Петр Никонов принес Мамеду комплект лагерного обмундирования. Тот же красный винкель но под ним другой номер: 65463. И нет зловещих кругов на робе. Так Мамед Велиев стал македонцем с нехитрой крестьянской биографией и поступил в распоряжение капо[44] вещевого склада.
Вскоре его навестил Никонов. Фельдшеру и раньше доводилось бывать в вещевом складе. Здесь можно было подобрать для ревира обрывки бумажных одеял, лоскуты, пригодные для бинтов, клочки ваты.
Встреча друзей произошла в укромном уголке склада. Можно было, наконец, поговорить не таясь.
— Сколько можно спасать меня, брат? — спросил Мамед, растроганно обнимая Петра.
— Ровно столько, сколько в наших силах. Ты разве не делал бы для меня того же? — Времени у Никонова было мало, и он перешел к делу: — Вот что, Мамед, ты уже понимаешь, конечно, что тебе доверяют. Товарищи, которые «сосватали» тебя в ревир, поручают очень важное задание: надо собрать радиоприемник…
— Радиоприемник? Но для этого нужно…
— Детали мы подобрали. Я буду приносить их сюда. Только я, понятно? И запомни: требуется большая, очень большая осторожность…
И потекли дни, полные напряжения и опасностей, но желанные и даже по-своему светлые в этой темной темени. Хотелось подхлестывать время. Слишком уж томительно оно тянулось в ожидании Петра с новой партией деталей. Как только ни ухитрялся он приносить их! Однажды Петр пришел с распухшей щекой, перевязанной каким-то немыслимым шарфом. Мамед встревожено посмотрел на друга и увидел в его глазах озорные огоньки. Было чему радоваться: в повязке удалось пронести несколько деталей, а «опухоль» исчезла, как только Петр вынул из-за щеки небольшую радиолампу.
И вот настал счастливый день…
Лампы и конденсаторы, смонтированные на обрезке доски ожили. Шорохи эфира, тоненькое попискивание и вдруг — далекий и негромкий, но отчетливый голос диктора: «…а также железнодорожным узлом Купянск. Южнее Ростова-на-Дону наши войска, в результате стремительного наступления, овладели городом и крупным железнодорожным узлом Кунцевская…».

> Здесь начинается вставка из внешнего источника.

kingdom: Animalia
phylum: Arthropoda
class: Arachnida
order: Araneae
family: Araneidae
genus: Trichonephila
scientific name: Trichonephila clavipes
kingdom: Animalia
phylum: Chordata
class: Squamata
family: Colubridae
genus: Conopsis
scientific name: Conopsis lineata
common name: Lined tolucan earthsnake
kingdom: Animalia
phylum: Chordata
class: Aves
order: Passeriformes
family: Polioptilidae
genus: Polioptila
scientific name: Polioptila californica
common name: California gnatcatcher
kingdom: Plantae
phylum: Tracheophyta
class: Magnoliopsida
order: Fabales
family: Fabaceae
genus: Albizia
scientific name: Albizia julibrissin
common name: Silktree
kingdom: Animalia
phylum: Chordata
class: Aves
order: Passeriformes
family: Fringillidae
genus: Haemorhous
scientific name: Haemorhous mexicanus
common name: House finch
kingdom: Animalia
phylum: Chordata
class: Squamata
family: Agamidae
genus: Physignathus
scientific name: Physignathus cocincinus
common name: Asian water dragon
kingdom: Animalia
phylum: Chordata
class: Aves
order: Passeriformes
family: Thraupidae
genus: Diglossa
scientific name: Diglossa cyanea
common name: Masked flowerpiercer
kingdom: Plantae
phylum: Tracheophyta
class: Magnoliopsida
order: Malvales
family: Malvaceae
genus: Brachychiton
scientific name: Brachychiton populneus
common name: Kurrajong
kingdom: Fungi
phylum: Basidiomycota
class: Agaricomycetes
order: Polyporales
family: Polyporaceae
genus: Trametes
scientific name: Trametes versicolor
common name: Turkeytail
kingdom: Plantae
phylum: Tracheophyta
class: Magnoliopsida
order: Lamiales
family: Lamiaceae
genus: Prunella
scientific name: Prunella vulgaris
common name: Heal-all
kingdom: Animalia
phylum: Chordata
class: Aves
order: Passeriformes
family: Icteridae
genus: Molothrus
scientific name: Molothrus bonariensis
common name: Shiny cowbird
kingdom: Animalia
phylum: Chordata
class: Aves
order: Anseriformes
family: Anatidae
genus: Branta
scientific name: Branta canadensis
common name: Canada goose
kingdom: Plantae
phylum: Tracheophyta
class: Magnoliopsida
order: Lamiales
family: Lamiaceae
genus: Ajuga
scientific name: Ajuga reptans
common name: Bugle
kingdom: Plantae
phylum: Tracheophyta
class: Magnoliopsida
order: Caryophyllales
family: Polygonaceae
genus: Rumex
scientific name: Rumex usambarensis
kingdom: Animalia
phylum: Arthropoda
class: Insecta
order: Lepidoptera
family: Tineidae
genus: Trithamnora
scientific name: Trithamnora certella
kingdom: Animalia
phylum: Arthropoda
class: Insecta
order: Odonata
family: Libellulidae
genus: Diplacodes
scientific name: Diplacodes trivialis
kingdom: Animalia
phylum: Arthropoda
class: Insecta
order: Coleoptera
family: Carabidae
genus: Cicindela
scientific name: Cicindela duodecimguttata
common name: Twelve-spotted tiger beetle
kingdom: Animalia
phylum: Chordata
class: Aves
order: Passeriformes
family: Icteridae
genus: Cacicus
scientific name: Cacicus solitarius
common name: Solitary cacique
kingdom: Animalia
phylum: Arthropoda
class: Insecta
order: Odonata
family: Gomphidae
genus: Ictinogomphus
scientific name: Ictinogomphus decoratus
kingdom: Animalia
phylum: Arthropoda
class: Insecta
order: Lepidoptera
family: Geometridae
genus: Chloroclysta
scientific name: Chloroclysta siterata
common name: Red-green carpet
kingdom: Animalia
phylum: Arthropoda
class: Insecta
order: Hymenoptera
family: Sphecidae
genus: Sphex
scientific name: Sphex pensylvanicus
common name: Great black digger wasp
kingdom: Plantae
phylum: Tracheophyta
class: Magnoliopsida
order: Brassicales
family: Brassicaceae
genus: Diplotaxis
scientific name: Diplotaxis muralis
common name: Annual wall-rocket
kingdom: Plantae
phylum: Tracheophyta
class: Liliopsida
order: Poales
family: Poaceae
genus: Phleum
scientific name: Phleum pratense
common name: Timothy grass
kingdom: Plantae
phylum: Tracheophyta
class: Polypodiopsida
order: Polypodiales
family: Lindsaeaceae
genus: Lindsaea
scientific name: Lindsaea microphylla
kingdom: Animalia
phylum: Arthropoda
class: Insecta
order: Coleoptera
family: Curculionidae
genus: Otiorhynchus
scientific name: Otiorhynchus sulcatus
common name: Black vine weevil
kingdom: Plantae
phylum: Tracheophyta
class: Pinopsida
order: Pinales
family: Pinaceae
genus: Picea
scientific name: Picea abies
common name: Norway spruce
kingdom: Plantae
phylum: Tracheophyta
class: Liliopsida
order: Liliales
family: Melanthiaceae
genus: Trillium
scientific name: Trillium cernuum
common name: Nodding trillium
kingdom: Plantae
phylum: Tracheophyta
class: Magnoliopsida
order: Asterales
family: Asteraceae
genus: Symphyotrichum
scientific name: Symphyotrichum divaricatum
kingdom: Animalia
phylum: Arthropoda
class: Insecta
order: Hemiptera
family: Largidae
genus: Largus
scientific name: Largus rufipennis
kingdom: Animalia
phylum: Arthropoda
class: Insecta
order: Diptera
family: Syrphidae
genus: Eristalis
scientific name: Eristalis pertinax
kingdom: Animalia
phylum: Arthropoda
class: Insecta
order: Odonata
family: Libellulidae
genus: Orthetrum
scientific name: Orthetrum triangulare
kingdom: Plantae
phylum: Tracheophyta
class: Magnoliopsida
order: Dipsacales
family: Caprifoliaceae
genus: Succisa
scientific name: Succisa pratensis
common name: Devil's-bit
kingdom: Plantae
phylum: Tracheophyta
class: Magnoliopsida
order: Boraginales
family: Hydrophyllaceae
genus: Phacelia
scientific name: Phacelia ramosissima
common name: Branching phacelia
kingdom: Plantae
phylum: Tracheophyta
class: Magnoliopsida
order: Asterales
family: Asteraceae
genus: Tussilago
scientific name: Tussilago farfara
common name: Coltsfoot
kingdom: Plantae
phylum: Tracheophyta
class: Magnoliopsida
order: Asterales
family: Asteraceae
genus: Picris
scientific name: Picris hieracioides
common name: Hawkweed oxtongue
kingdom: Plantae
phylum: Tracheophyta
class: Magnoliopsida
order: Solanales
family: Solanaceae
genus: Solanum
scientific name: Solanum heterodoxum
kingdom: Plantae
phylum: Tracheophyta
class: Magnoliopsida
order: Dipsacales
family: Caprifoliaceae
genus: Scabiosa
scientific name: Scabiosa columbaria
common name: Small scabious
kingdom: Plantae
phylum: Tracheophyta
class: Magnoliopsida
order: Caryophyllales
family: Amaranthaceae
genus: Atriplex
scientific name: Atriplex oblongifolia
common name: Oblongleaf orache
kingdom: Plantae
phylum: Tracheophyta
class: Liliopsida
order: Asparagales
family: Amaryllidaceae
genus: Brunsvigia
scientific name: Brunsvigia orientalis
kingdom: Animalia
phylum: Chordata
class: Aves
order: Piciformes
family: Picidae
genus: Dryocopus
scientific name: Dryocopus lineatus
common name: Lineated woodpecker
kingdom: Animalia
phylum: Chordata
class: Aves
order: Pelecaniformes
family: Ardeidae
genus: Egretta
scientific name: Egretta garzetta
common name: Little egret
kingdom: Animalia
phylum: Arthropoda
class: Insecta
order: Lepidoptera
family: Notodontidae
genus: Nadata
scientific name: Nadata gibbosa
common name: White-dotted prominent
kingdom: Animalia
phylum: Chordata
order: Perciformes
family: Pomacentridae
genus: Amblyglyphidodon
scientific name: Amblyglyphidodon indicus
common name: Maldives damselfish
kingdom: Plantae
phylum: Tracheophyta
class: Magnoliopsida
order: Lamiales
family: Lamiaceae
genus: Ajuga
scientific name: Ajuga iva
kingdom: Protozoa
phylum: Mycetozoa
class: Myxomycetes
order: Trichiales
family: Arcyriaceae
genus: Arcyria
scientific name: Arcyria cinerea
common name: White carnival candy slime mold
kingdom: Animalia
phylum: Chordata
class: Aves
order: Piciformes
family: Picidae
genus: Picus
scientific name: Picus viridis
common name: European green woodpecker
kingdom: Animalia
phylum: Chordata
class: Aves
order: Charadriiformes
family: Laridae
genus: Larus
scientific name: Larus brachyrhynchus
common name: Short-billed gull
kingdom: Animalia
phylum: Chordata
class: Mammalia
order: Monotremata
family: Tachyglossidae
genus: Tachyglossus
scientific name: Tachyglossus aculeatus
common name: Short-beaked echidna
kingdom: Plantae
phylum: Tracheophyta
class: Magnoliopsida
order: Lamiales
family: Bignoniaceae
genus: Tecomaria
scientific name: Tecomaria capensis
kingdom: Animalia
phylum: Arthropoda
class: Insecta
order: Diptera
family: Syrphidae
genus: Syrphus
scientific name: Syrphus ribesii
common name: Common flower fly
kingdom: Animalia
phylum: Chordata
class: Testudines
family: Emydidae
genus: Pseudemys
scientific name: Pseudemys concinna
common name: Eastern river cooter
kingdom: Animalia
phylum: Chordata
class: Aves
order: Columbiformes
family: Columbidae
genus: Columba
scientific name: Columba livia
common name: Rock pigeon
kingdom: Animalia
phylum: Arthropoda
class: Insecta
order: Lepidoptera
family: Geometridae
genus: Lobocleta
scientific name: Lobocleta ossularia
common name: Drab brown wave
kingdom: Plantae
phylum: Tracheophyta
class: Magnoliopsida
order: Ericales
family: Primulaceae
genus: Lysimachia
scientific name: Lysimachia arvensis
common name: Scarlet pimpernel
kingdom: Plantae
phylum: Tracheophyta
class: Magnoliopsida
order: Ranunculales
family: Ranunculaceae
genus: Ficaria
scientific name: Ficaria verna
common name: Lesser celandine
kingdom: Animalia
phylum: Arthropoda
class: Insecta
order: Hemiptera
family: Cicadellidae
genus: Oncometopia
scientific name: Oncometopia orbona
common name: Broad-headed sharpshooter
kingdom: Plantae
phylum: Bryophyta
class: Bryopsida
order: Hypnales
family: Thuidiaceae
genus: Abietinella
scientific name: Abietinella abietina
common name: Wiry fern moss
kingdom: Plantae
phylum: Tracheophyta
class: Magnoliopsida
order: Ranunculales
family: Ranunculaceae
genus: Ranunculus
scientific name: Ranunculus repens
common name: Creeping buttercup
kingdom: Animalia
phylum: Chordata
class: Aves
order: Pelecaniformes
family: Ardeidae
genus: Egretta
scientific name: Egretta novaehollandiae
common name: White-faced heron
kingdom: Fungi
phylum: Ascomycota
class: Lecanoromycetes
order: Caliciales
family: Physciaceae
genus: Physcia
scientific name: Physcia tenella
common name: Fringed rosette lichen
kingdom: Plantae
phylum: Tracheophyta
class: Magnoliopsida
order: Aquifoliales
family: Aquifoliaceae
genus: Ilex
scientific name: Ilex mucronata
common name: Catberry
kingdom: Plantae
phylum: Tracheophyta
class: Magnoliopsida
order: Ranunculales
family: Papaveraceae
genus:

Голос Родины! Наши наступают!
Петр порывисто обнял Мамеда, глаза его сияли.
— Это же наш Прометеев огонь, — взволнованно сказал он. — Отсюда его искры полетят в бараки, согреют сердца товарищей великой Надеждой!..
Он смущенно улыбнулся Мамеду:
— Прости, друг, за высокопарные слова. Это у меня бывает…
Мамед стиснул его руку:
— Ты хорошо сказал, Петр. Правильно сказал: огонь надежды…
Он огляделся. Штабеля полосатой одежды, одеял, рваного обмундирования… И, словно чудо, посреди всего этого — слабое свечение ламп радиоприемника.
Где-то рядом за стенкой склада кто-то возился с ведром и надоедливо, монотонно стучал.
— Мне пора уходить, — сказал Никонов. — Выключай наше чудо и спрячь как следует. Товарищ сигналит.
С тех пор так и пошло. Фельдшер почти каждый день, под разными предлогами, заходил на вещевой склад. Уходил он от Мамеда со свежей сводкой Совинформбюро.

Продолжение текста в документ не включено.